SUPPLIED MATERIAL =
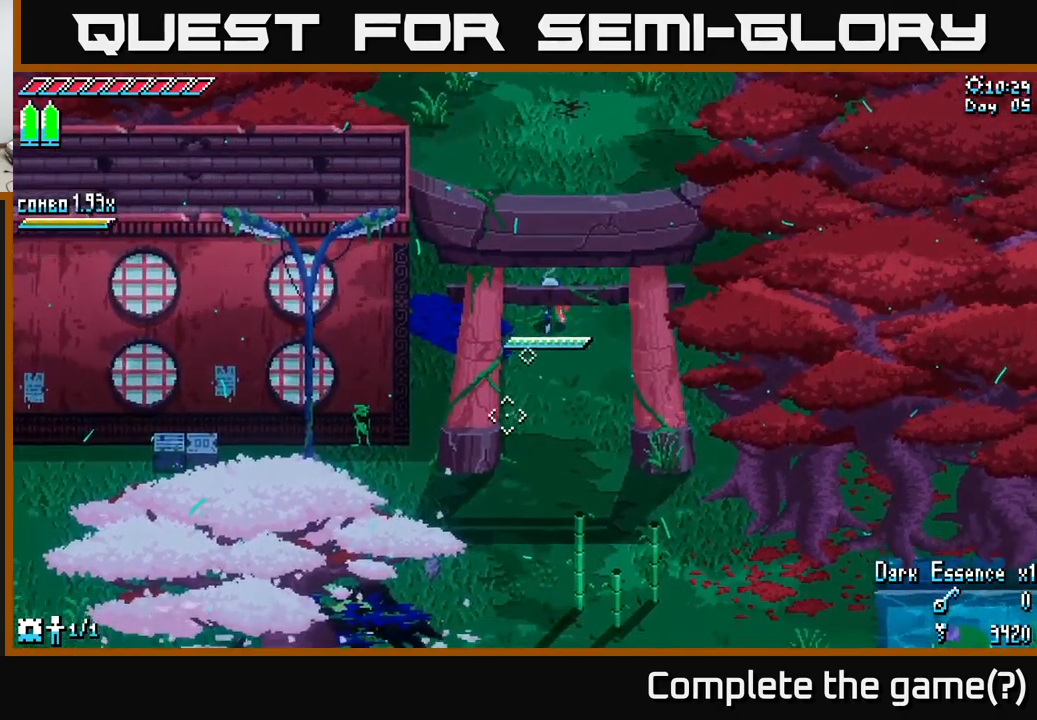
{"buttons": [], "left_stick": "down", "right_stick": "down-left", "events": []}
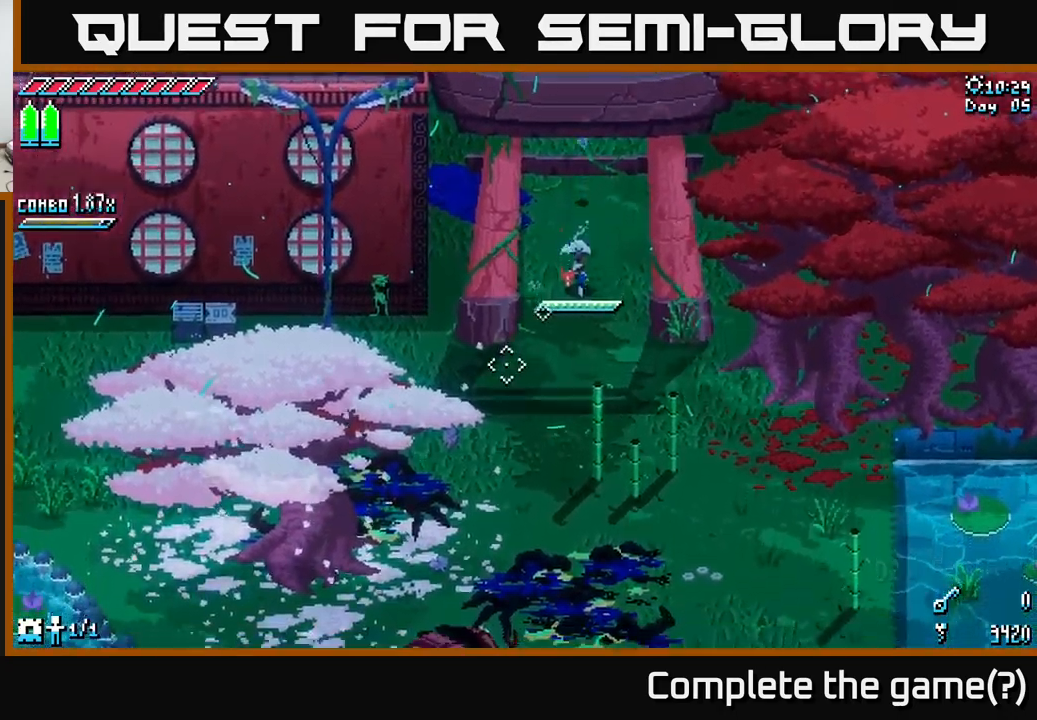
{"buttons": [], "left_stick": "down", "right_stick": "center", "events": [[250, "right_stick", "center"]]}
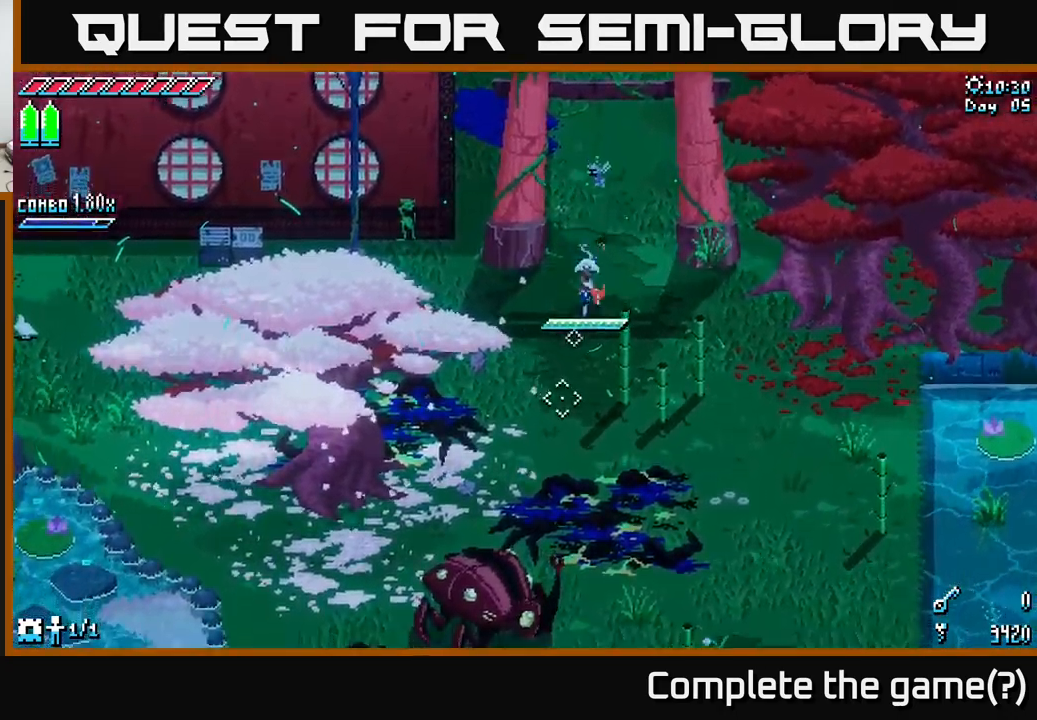
{"buttons": [], "left_stick": "center", "right_stick": "center", "events": [[50, "left_stick", "center"]]}
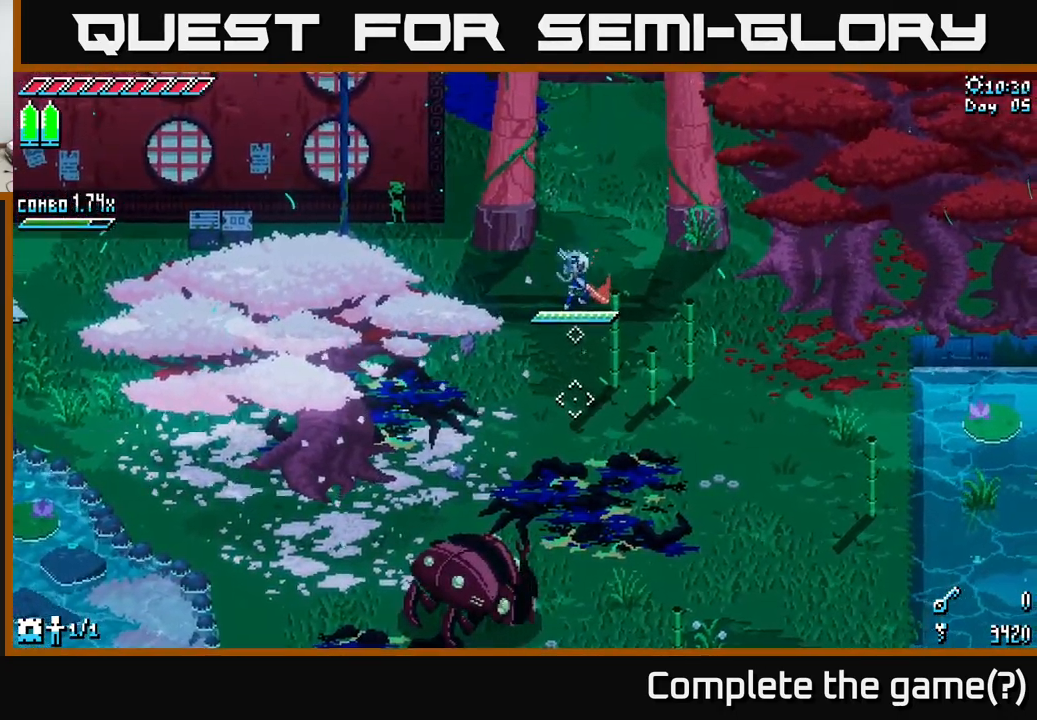
{"buttons": [], "left_stick": "down", "right_stick": "center", "events": [[16, "left_stick", "down"]]}
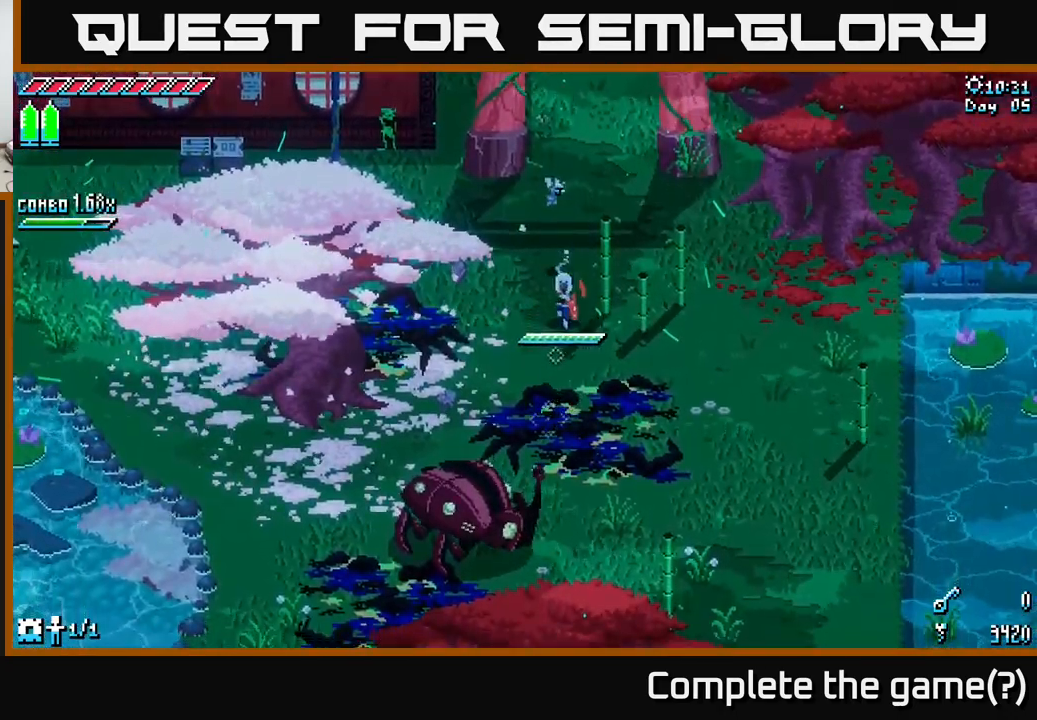
{"buttons": [], "left_stick": "down-right", "right_stick": "center", "events": [[250, "left_stick", "down-right"]]}
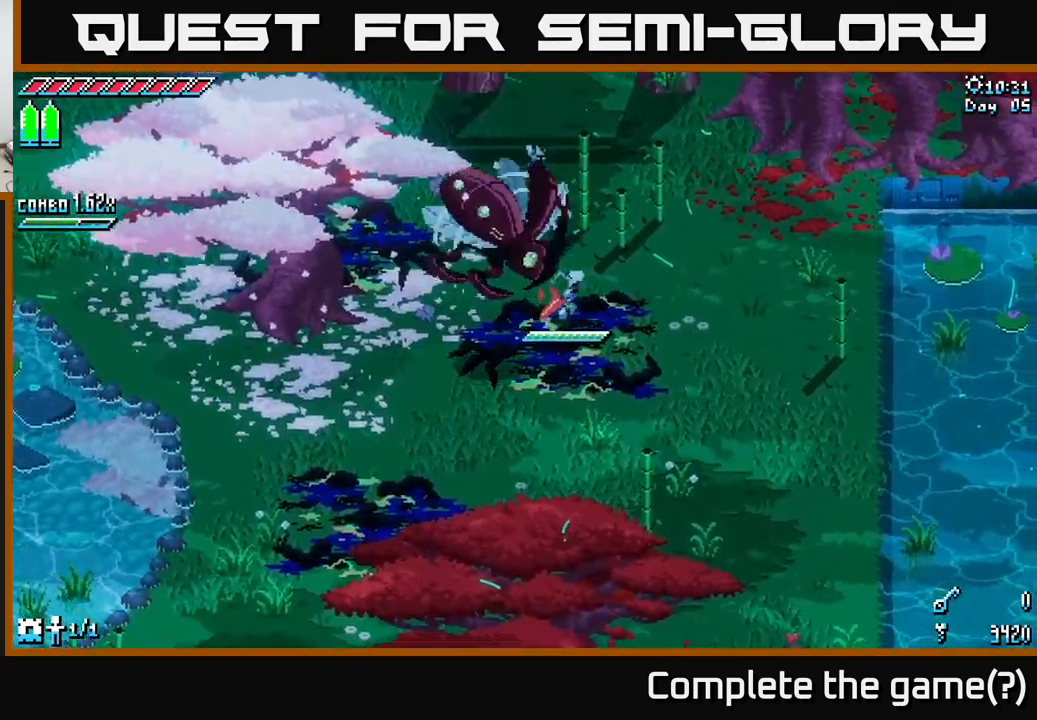
{"buttons": [], "left_stick": "center", "right_stick": "center", "events": [[133, "X", "down"], [316, "X", "up"], [466, "left_stick", "center"]]}
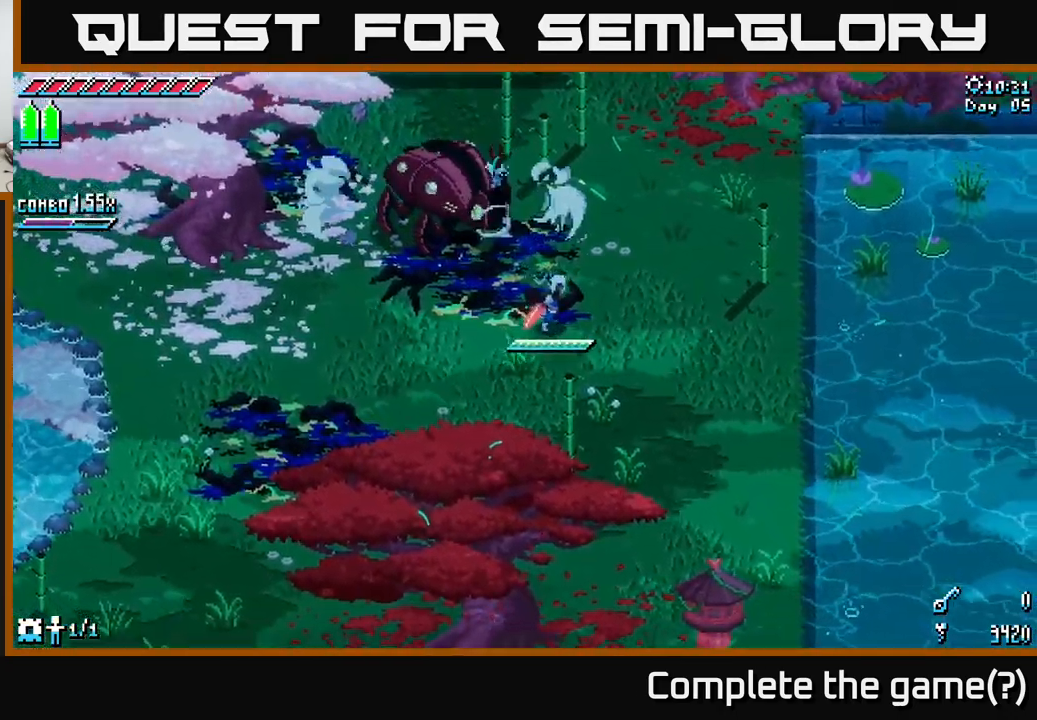
{"buttons": [], "left_stick": "up", "right_stick": "center", "events": [[100, "left_stick", "up-left"], [233, "left_stick", "center"], [383, "left_stick", "up"]]}
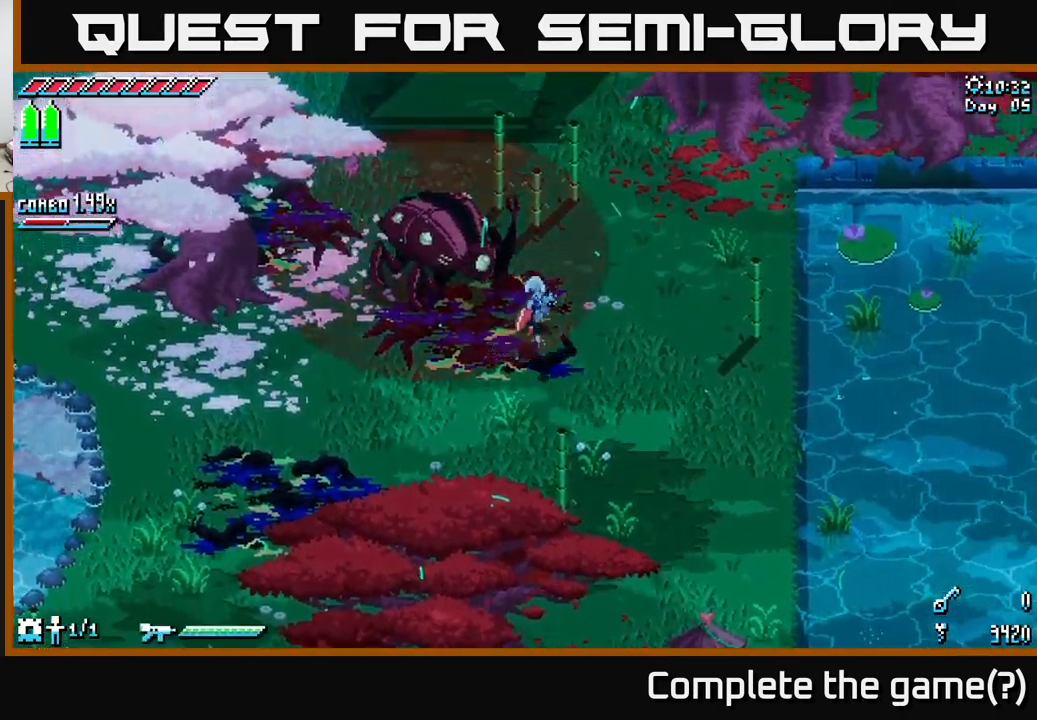
{"buttons": ["B"], "left_stick": "left", "right_stick": "center", "events": [[16, "left_stick", "center"], [433, "B", "down"], [500, "left_stick", "left"]]}
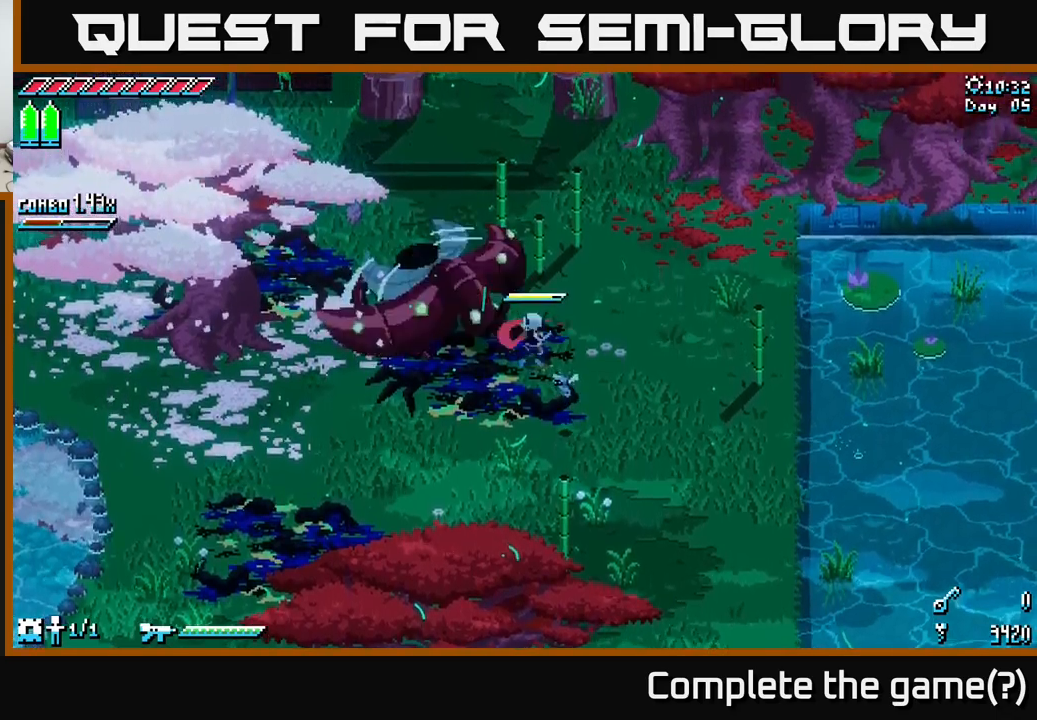
{"buttons": ["X"], "left_stick": "left", "right_stick": "center", "events": [[33, "B", "up"], [83, "left_stick", "center"], [367, "X", "down"], [433, "left_stick", "left"]]}
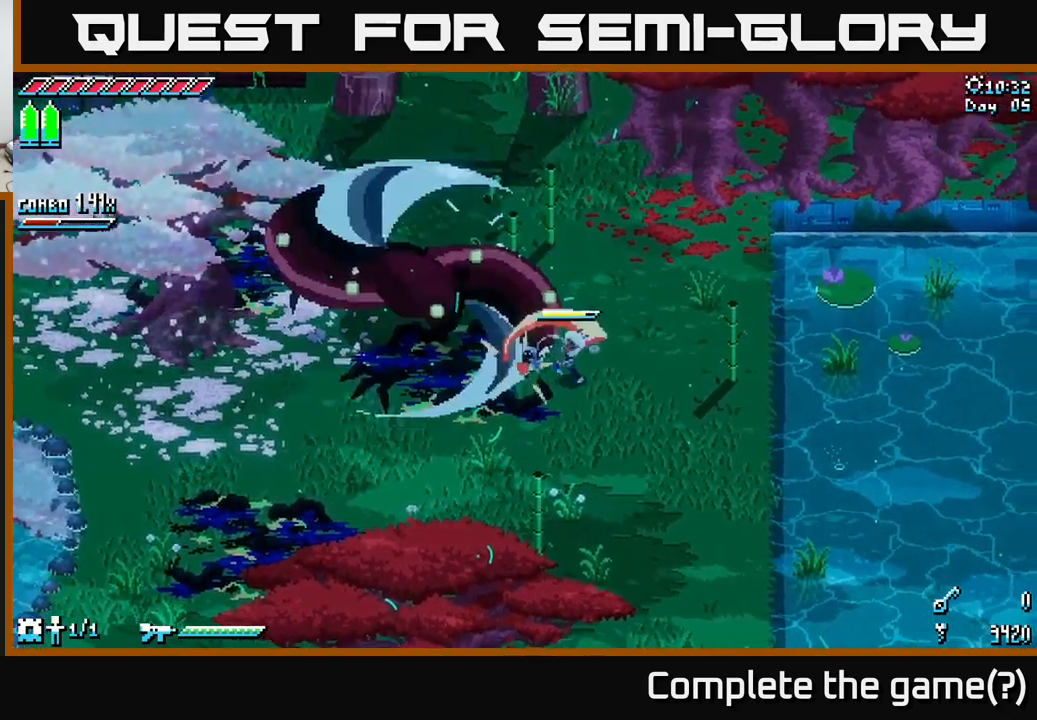
{"buttons": [], "left_stick": "left", "right_stick": "center", "events": [[17, "left_stick", "up-left"], [267, "left_stick", "center"], [283, "X", "up"], [400, "left_stick", "left"]]}
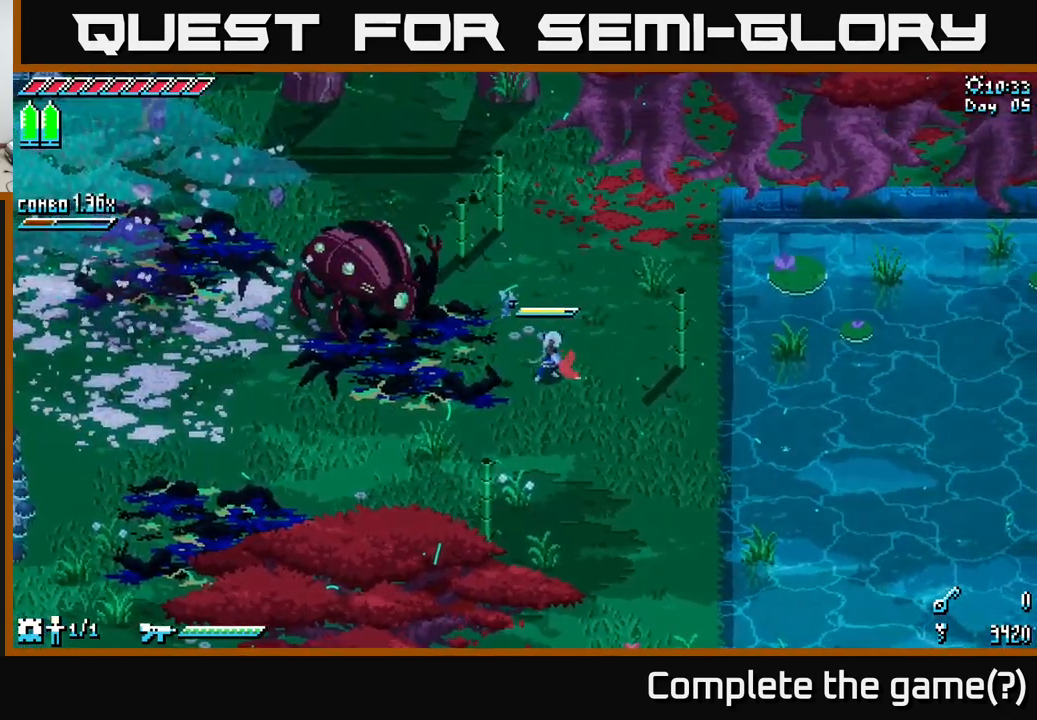
{"buttons": [], "left_stick": "center", "right_stick": "center", "events": [[117, "left_stick", "center"], [250, "left_stick", "left"], [450, "left_stick", "center"]]}
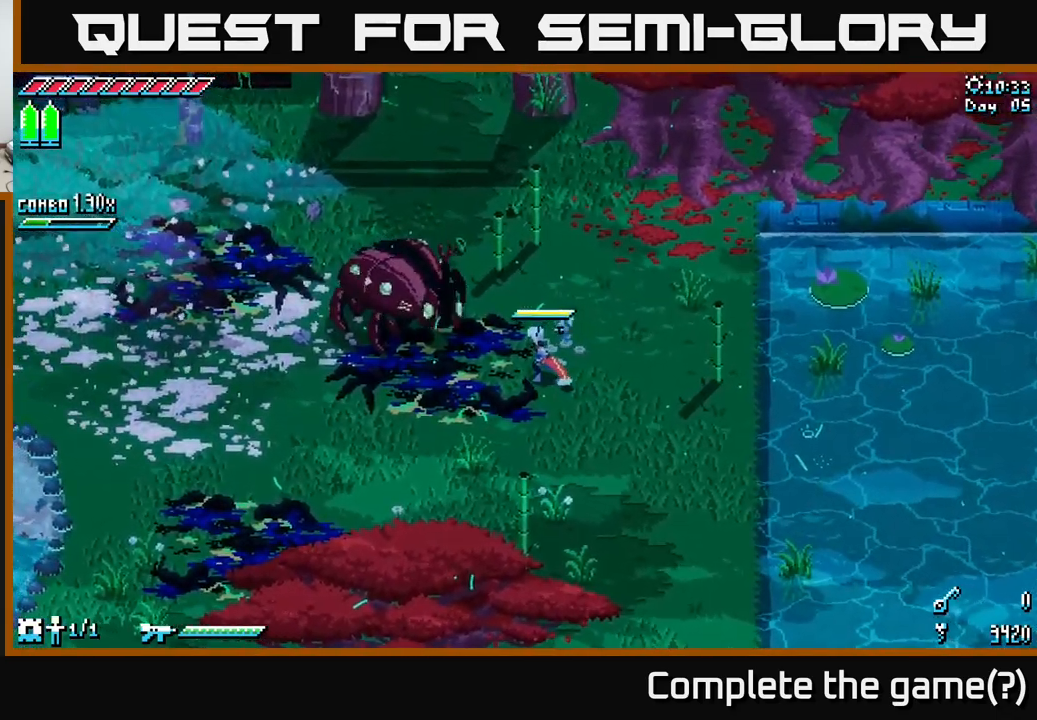
{"buttons": ["X"], "left_stick": "down-left", "right_stick": "center", "events": [[350, "left_stick", "down-left"], [367, "X", "down"]]}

WORK TO COMPLETE = Your answer should contain all the material above, written out exactly, and none of the pictures.

EXPECTED ANSWER =
{"buttons": [], "left_stick": "down", "right_stick": "down-left", "events": []}
{"buttons": [], "left_stick": "down", "right_stick": "center", "events": [[250, "right_stick", "center"]]}
{"buttons": [], "left_stick": "center", "right_stick": "center", "events": [[50, "left_stick", "center"]]}
{"buttons": [], "left_stick": "down", "right_stick": "center", "events": [[16, "left_stick", "down"]]}
{"buttons": [], "left_stick": "down-right", "right_stick": "center", "events": [[250, "left_stick", "down-right"]]}
{"buttons": [], "left_stick": "center", "right_stick": "center", "events": [[133, "X", "down"], [316, "X", "up"], [466, "left_stick", "center"]]}
{"buttons": [], "left_stick": "up", "right_stick": "center", "events": [[100, "left_stick", "up-left"], [233, "left_stick", "center"], [383, "left_stick", "up"]]}
{"buttons": ["B"], "left_stick": "left", "right_stick": "center", "events": [[16, "left_stick", "center"], [433, "B", "down"], [500, "left_stick", "left"]]}
{"buttons": ["X"], "left_stick": "left", "right_stick": "center", "events": [[33, "B", "up"], [83, "left_stick", "center"], [367, "X", "down"], [433, "left_stick", "left"]]}
{"buttons": [], "left_stick": "left", "right_stick": "center", "events": [[17, "left_stick", "up-left"], [267, "left_stick", "center"], [283, "X", "up"], [400, "left_stick", "left"]]}
{"buttons": [], "left_stick": "center", "right_stick": "center", "events": [[117, "left_stick", "center"], [250, "left_stick", "left"], [450, "left_stick", "center"]]}
{"buttons": ["X"], "left_stick": "down-left", "right_stick": "center", "events": [[350, "left_stick", "down-left"], [367, "X", "down"]]}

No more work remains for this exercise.